Alaska

Alaska

Sunday, August 29, 2010

Reading is Fundamental

She reads. It's what she's always done. Her mother says she started reading young. Cereal boxes at the breakfast table, magazines at lunch. Always holed up in her room reading.

Fiction, non-fiction, it didn't matter to her. Anything to keep her mind occupied and off the horrors of growing up in her home. She'd always felt defective; there was something in her that was broken; as if there was a screw missing in the package. Her parents, when they noticed her, reinforced her sense of being deficient. She tried very hard to be invisible, to not be noticed.

From the time she could remember, Mom and Dad were fighting. Dad came home drunk, yelled and hit Mom. Mom cried and screamed. He accused her of having affairs; she denied it. She demanded a divorce. They argued about who was going to file it. Eventually, he passed out. She stayed in her room and read. Adventure stories, science fiction, travel stories, biographies. Biographies were one of her favorites. She could pretend she was someone else.

When she was eight, she discovered the library. She read all the books in the children's section. She got special permission to check out more than the other kids, because she devoured the books so quickly.

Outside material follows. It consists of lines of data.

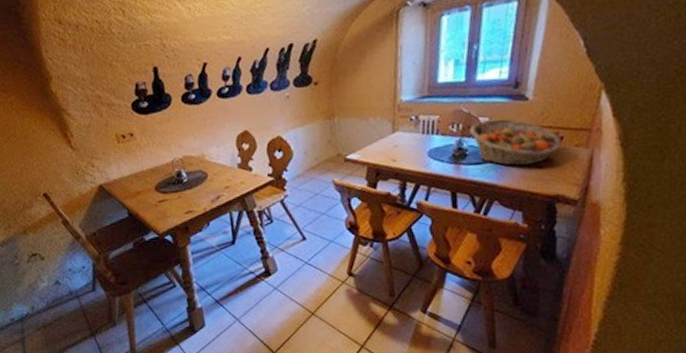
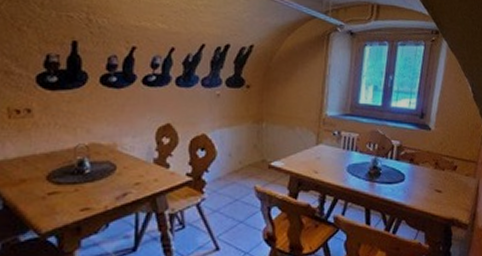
fruit basket: present [470,118,562,166] -> none [384,143,456,188]

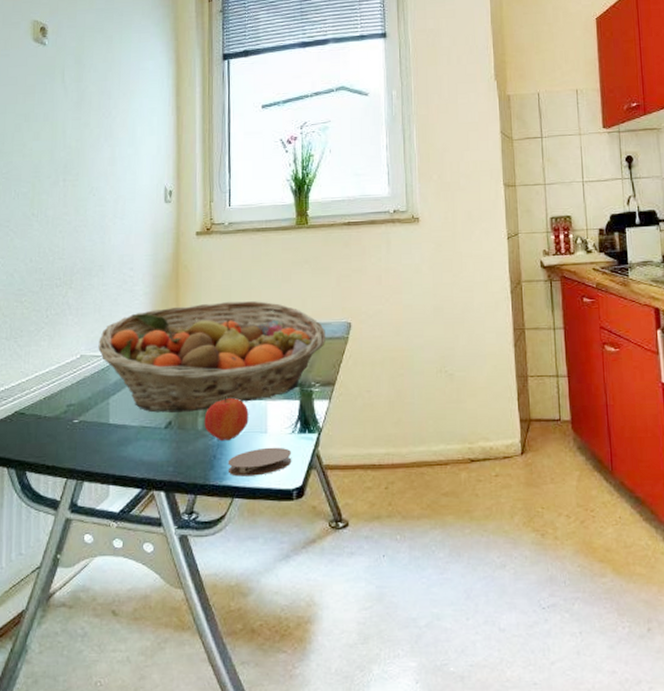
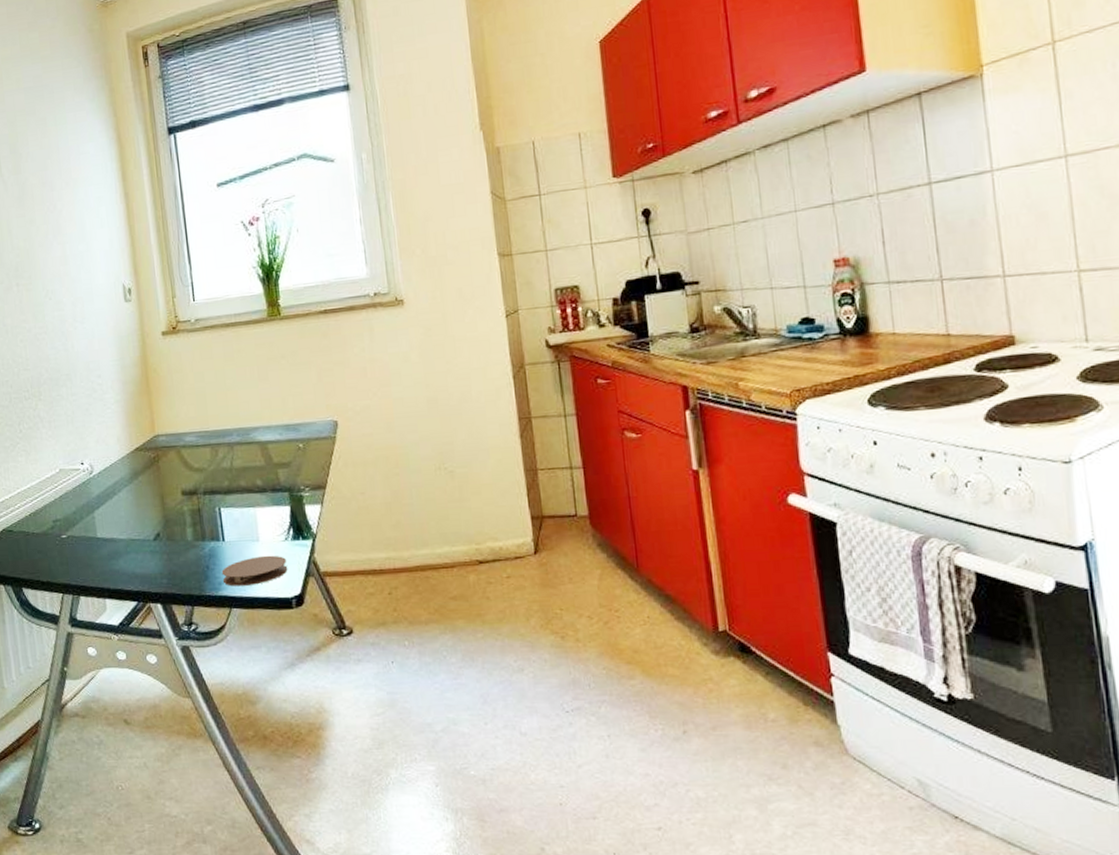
fruit basket: present [98,301,325,413] -> none [75,402,312,525]
apple: present [204,396,249,442] -> none [192,505,239,552]

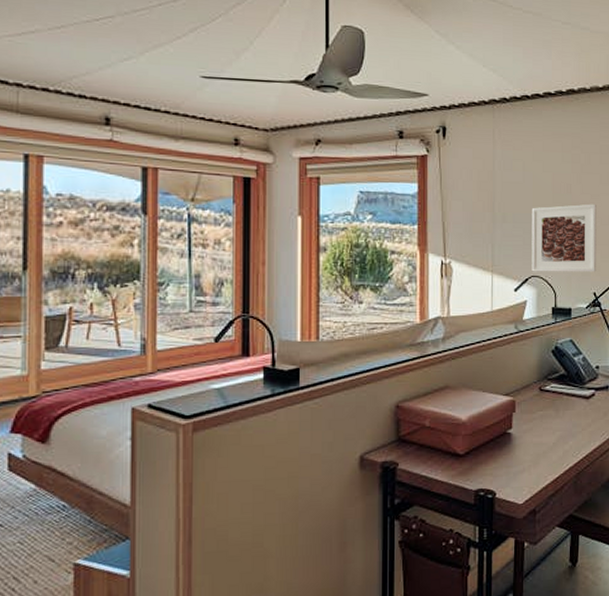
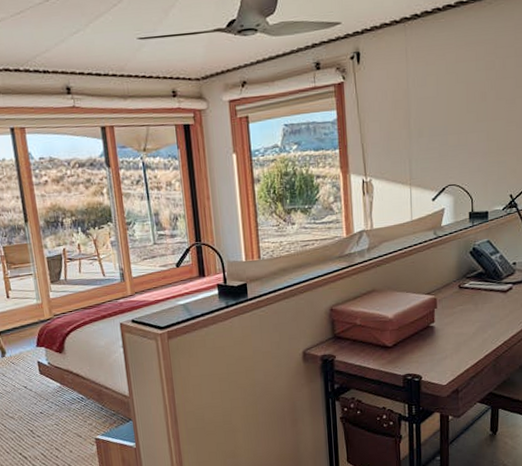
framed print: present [531,203,597,272] -> none [446,108,513,181]

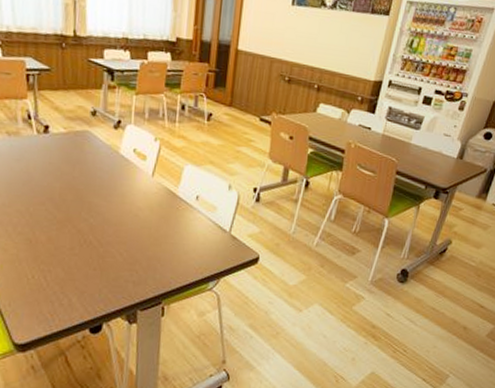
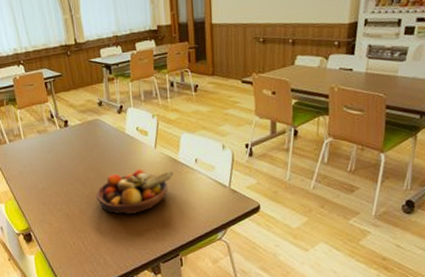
fruit bowl: none [71,197,170,250] -> present [96,169,174,214]

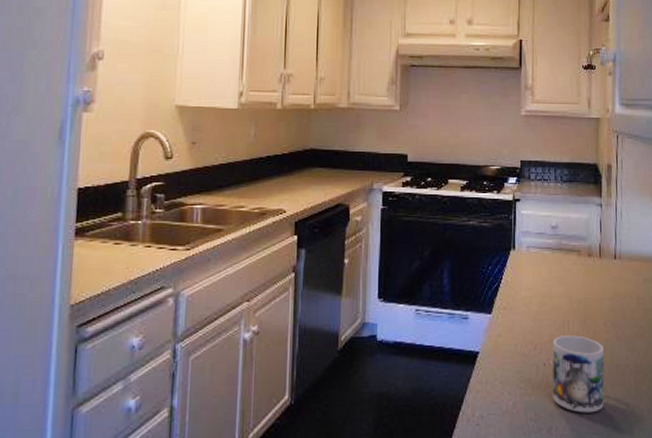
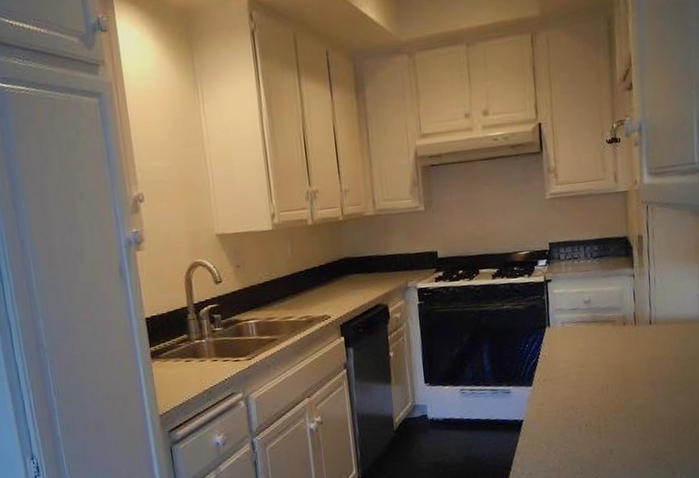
mug: present [552,335,605,413] -> none [593,397,646,464]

By age ten, she was checking out books from the adult section.

When she was twelve, her mother got a job working the midnight shift. When she was thirteen, her dad started coming to her room at night. She lay there, paralyzed with fear and loathing, as he used her body to pleasure himself. He reeked of booze, cigarettes, and sweat. She visited imaginary worlds that she had read about, distant galaxies, and worlds full of elves, dwarves and beautiful princesses. When he left, she would cry from embarrassment and shame. He threatened to kill her if she ever told her mother. She kept quiet, and read.

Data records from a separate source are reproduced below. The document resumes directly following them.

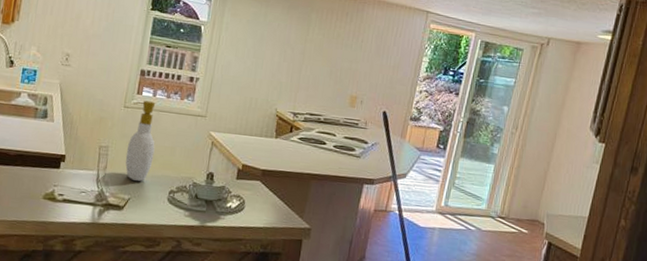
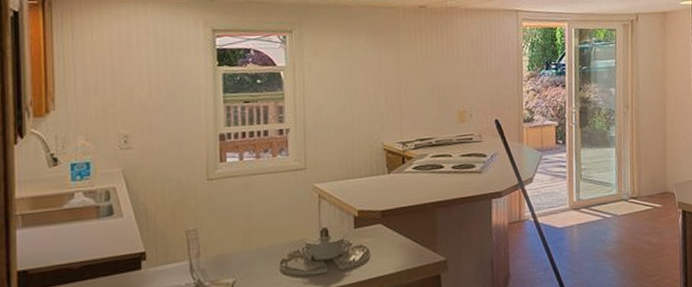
soap bottle: present [125,100,156,182] -> none [217,166,255,261]

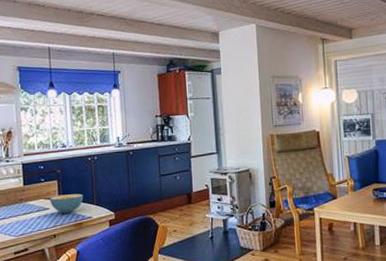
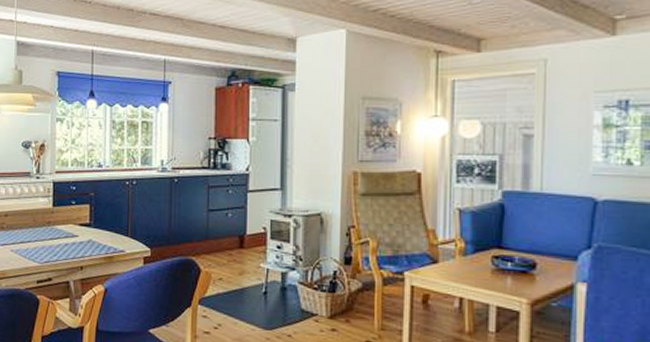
cereal bowl: present [49,194,84,213] -> none [79,221,117,243]

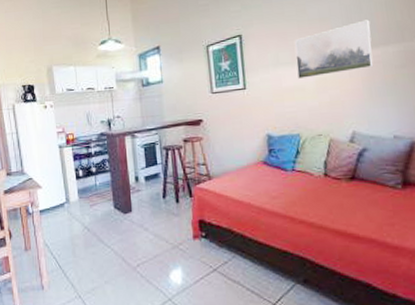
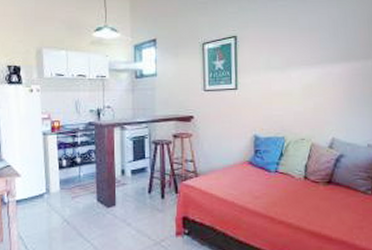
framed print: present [294,19,374,80] -> none [285,34,354,85]

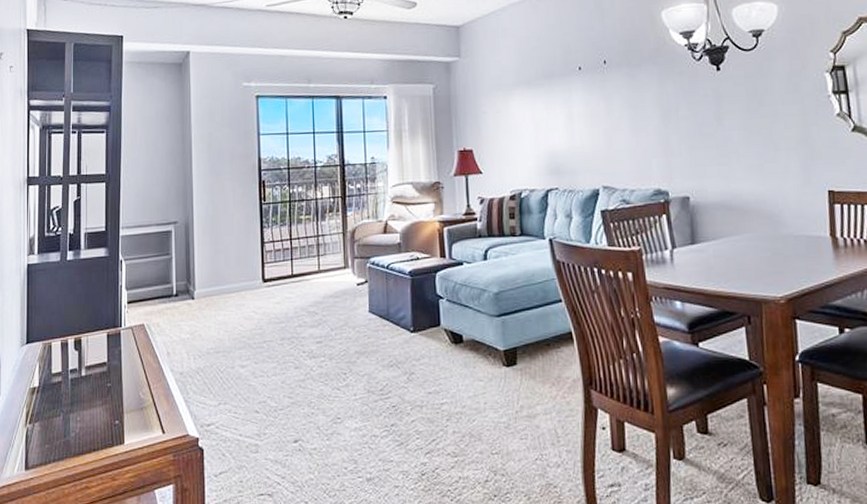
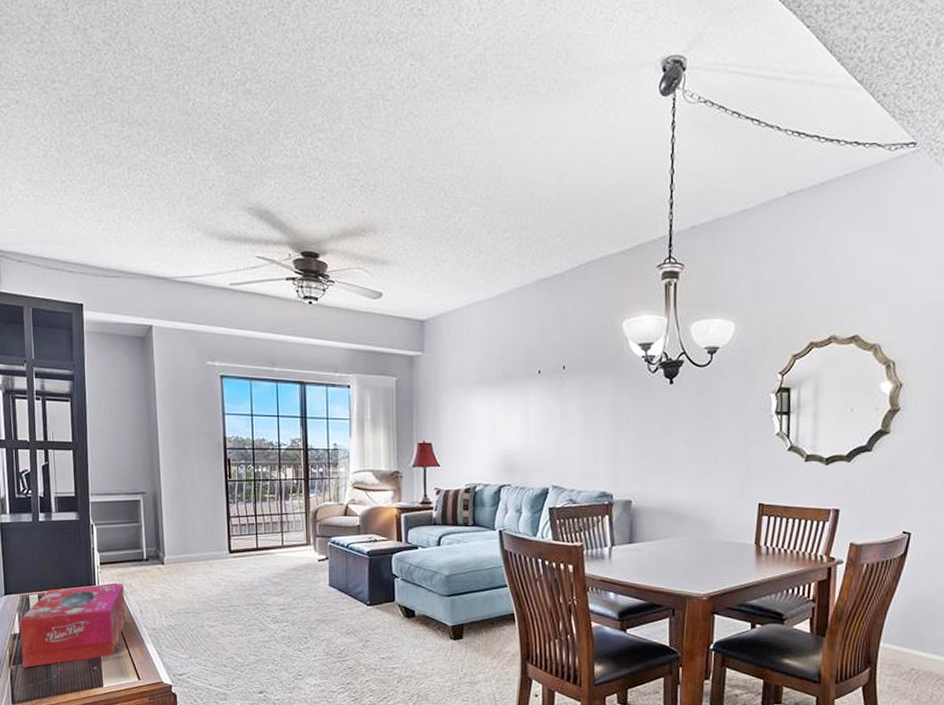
tissue box: none [40,322,151,427] -> present [20,583,126,668]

She worked hard at being invisible. She didn't want anyone to notice her. She hid as much as she could. She stayed at school, involving herself in a variety of activities; anything to keep from going home. But night always came.

When she was sixteen, she got a car. She would drive to the city parks, lie on benches, and read. Feeling the sun on her skin, she would dream of turning eighteen, so that she could leave this nightmare, and start a life of her own.

When she was seventeen, she came home from school early, and caught him with her sister. She blamed herself. If she'd been home more, she could have protected her sister. So she read, and she waited.

The books told her what to do. She chloroformed him, tied him up and gagged him. When he woke up, his eyes were huge; full of fear. She wanted him awake for this. She was meticulous. She made him suffer. Those medical books came in handy. They showed her where to cut to cause maximum pain. It was a slow, tortuous death.

Her mother doesn't visit her. She likes her cell. She feels free there. No one bothers her. She reads.